Walker later discovered Clinton died from a congenital heart defect; a condition he was born with but did not show any signs of possessing.
Data reveal that one out of every 125 infants is born with heart defects each year in the United States.
“It’s very rare,” said Dr. Jennie Abarbanell, a pediatric cardiologist at St. Vincent Children’s Hospital. “It affects less than one percent of the population. It’s a scary thing. (Heart defects) range from holes in the heart, leaky valves and abnormal heart chambers.”
Heart defects begin to develop during the early part of pregnancy when the heart is initially forming. It is called congenital when it is present at birth. Congenital heart defects can affect any part or functions of the heart.
Some infants or children with the condition experience no symptoms, however the heart defect may be diagnosed if the doctor hears an abnormal sound, referred to as a murmur.
Certain heart defects prevent the heart from pumping sufficient blood to the lungs or other parts of the body, which can cause congestive heart failure. An affected child may have a rapid heart beat and difficulty breathing especially during physical activity.
While some children show no signs of the imperfection the ones that do are often overlooked because the symptoms can be minor.
“He was your typical teenager, appeared healthy, played basketball,” Walker said of her son. “He had a physical, but (doctors) didn’t really check his heart they just listened to it with a stethoscope and that was it.

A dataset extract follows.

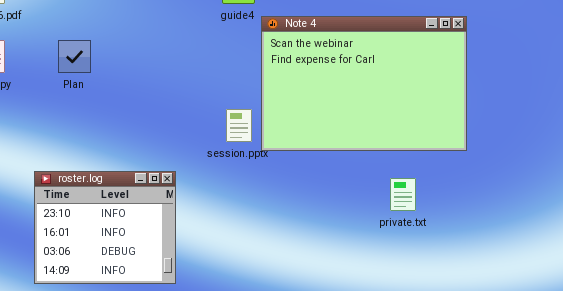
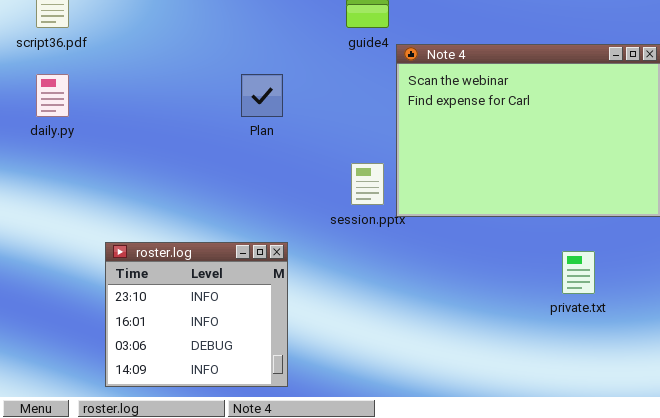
Plan: [58,40,91,73] -> [241,74,283,117], moved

When he began to experience seizures (physicians) normally thought it was his head, they never checked his heart.”
According to Walker, Clinton had been through a CAT scan, MRI, EEG, a sleep clinic test because he would have seizures in his sleep and finally a group of blood tests only to be told the various tests were normal. The doctors diagnosed Clinton with non-epileptic seizures and put him on behavioral medication, thinking the outbursts were neurologically caused.

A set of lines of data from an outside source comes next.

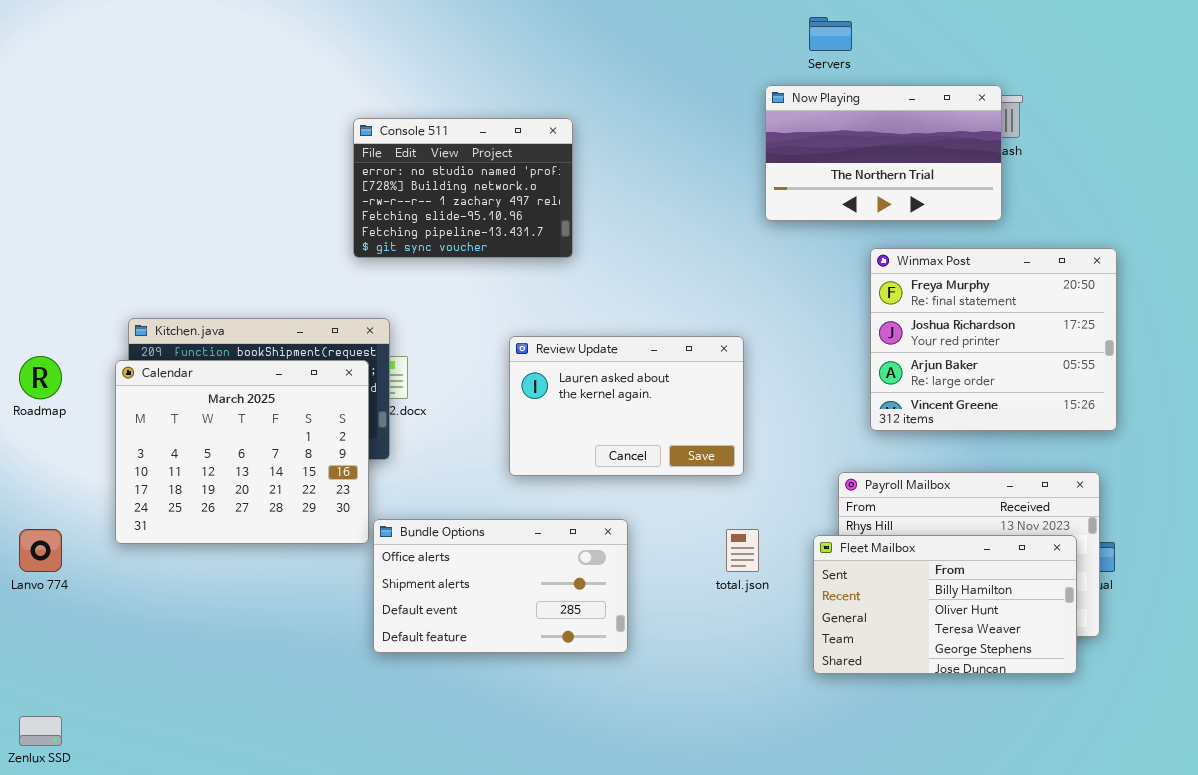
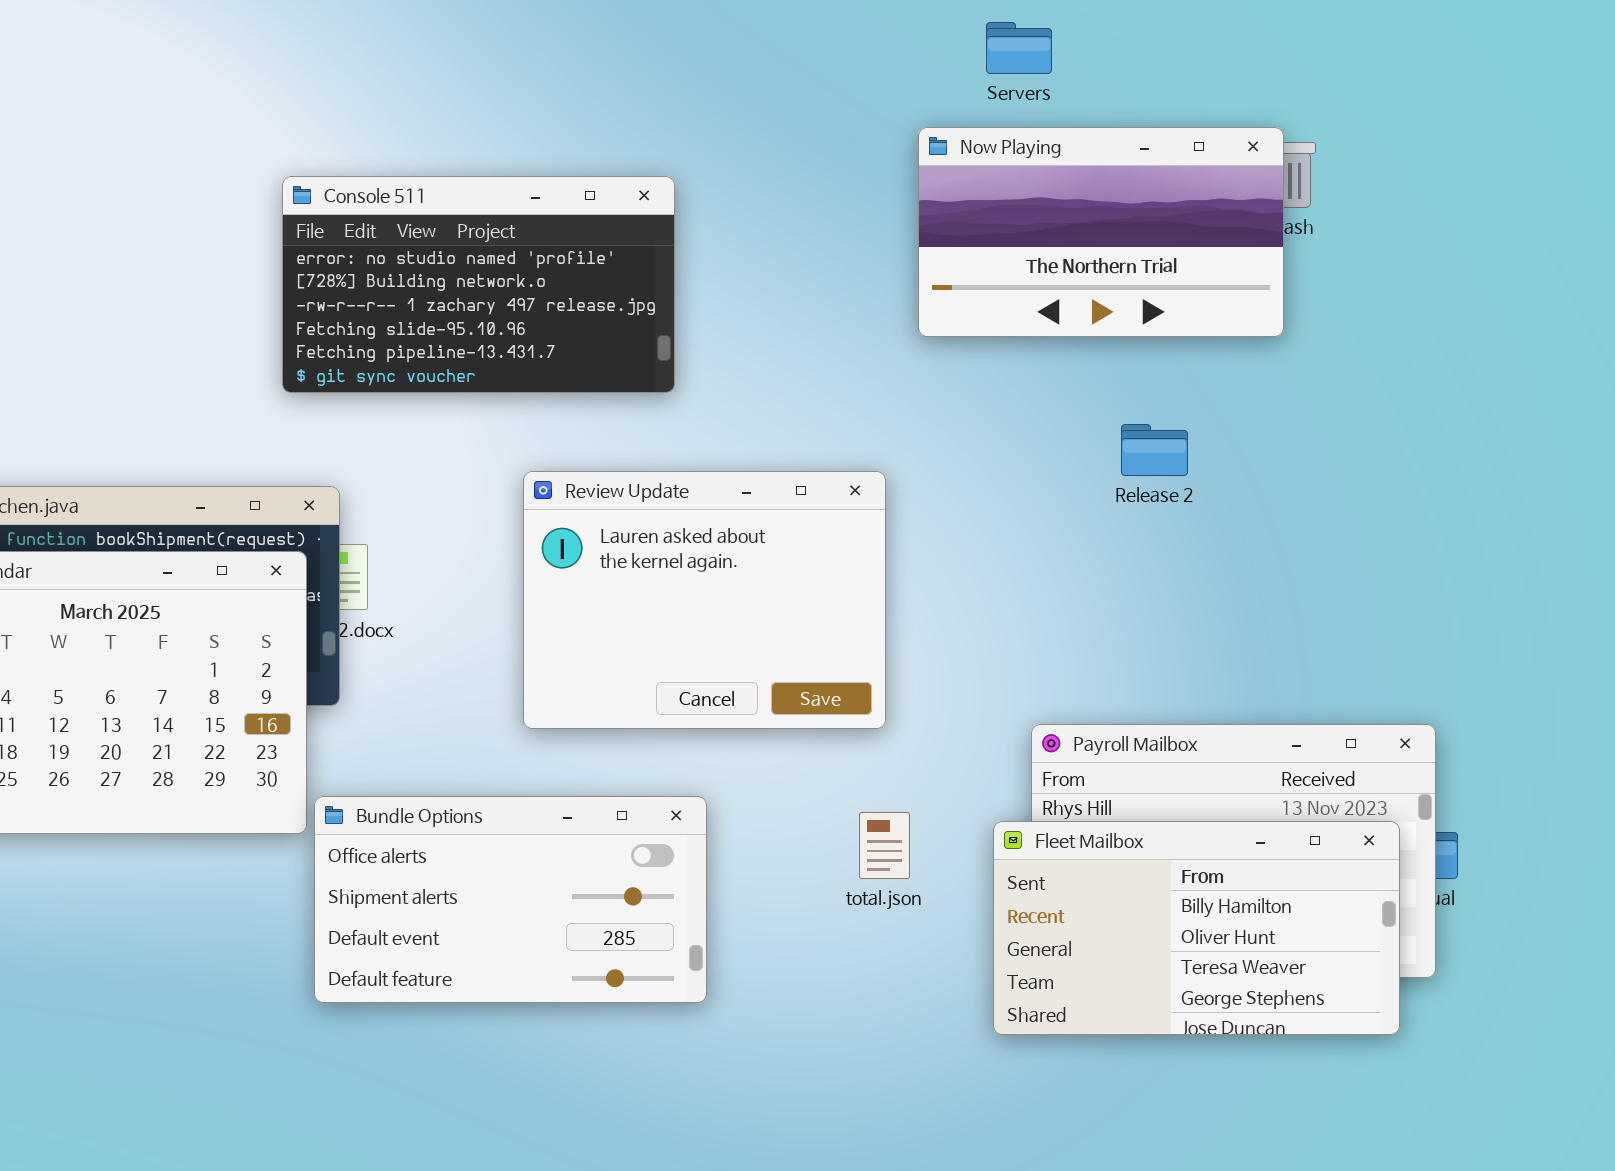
Console 511: [353,118,573,258] -> [282,176,675,393], resized
Winmax Post: [870,248,1117,431] -> none, closed
Review Update: [509,336,744,476] -> [523,471,886,729], resized

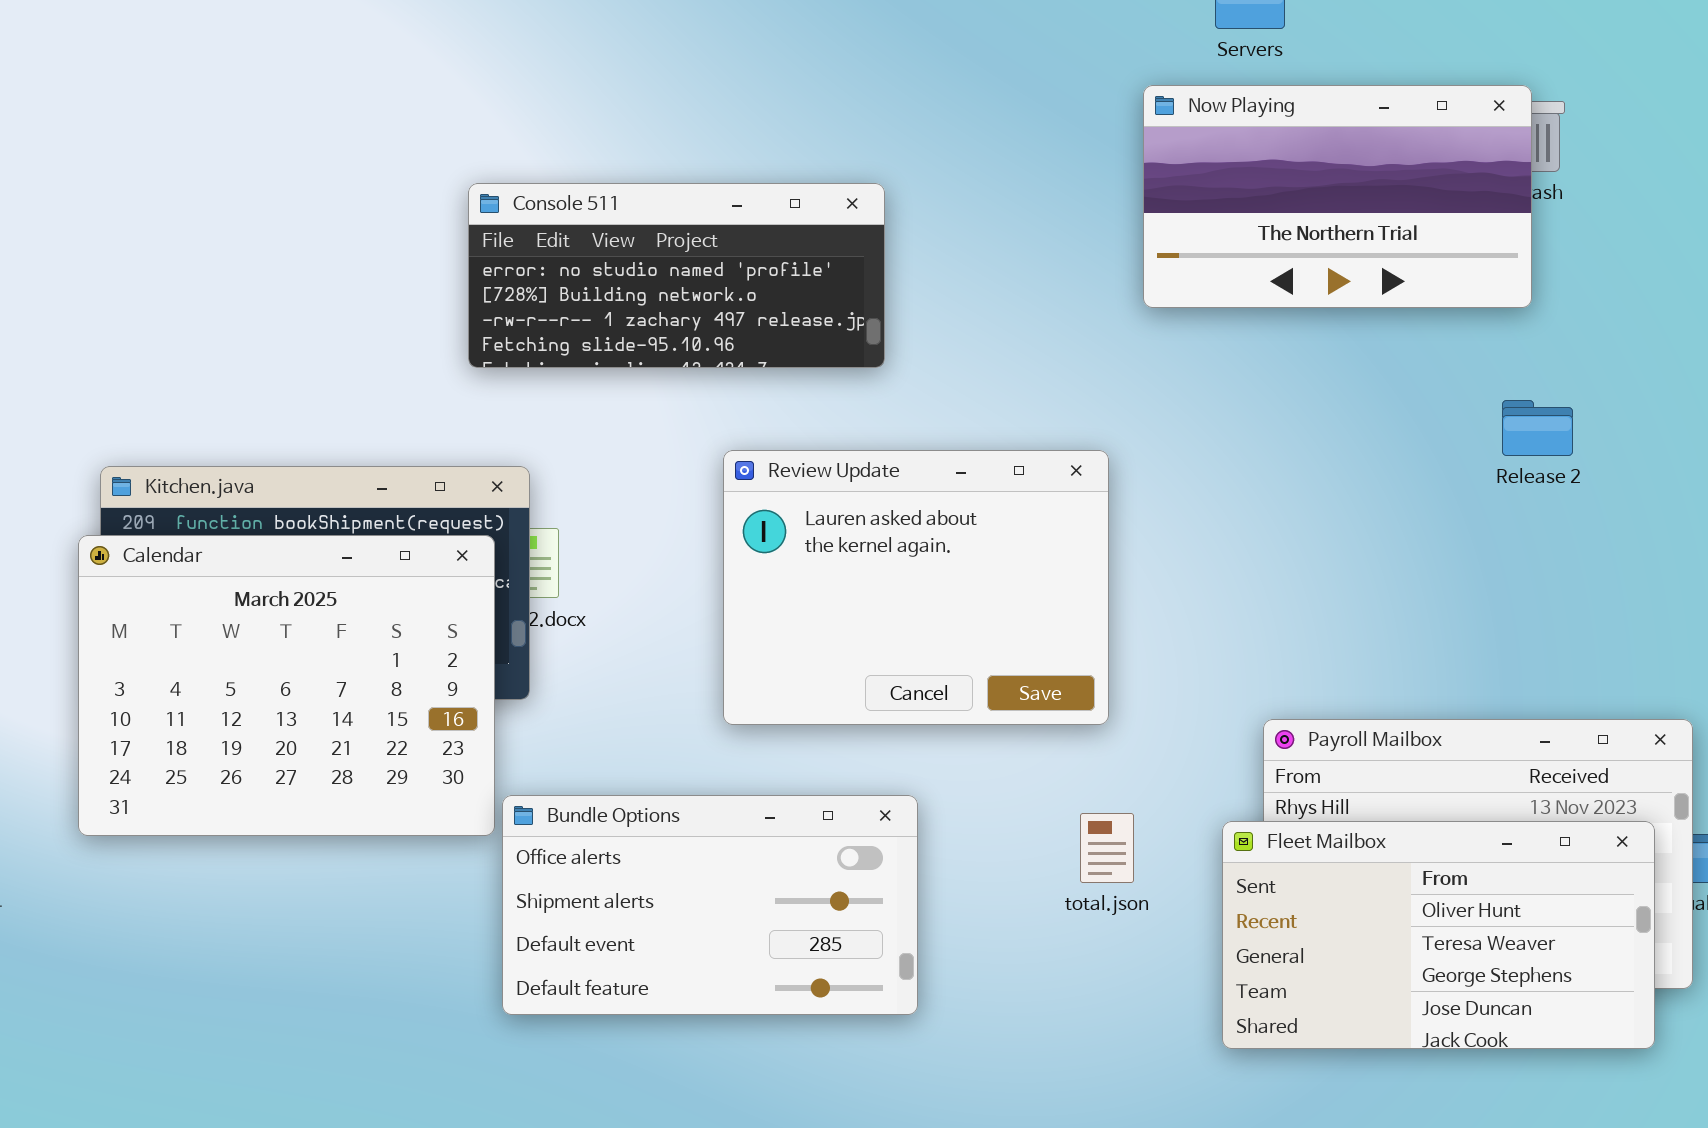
Console 511: [282,176,675,393] -> [468,183,885,368], resized
Release 2: [1121,424,1188,476] -> [1502,400,1573,456], moved
Fleet Mailbox: [993,821,1400,1035] -> [1222,821,1655,1049], scrolled down 1 row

Some advances in research and treatment have led to the increase of survival among children with heart defects.
“Depending upon the case, we have surgeries to treat patients with general heart disease. We can also fix the abnormal coronary artery origin with surgery,” Abarbaell explained. “Some can be treated medically; when it gets severe, we perform a heart transplant.”
Abarbanell noted that what parents should look for are chest pains and fainting with exercise as possible symptoms associated with heart defects.
The American Heart Association advises concerned people to see their doctor who should do an adequate physical and family history exam. If that becomes worrisome an electrocardiogram (ECG) is recommended and if any abnormalities still exist one should see a specialist.
Sometimes the smallest symptoms are the most important ones to regard and parents are advised to be mindful of any unusual behavior.
“Really listen to your child, keep looking for what could be wrong with them, because Clinton gave us many warning signs. We wasted a lot of time and Clinton could have been saved,” Walker added. “The fact that he lived 17 years with it not being detected is a miracle in itself. This really is a silent killer.”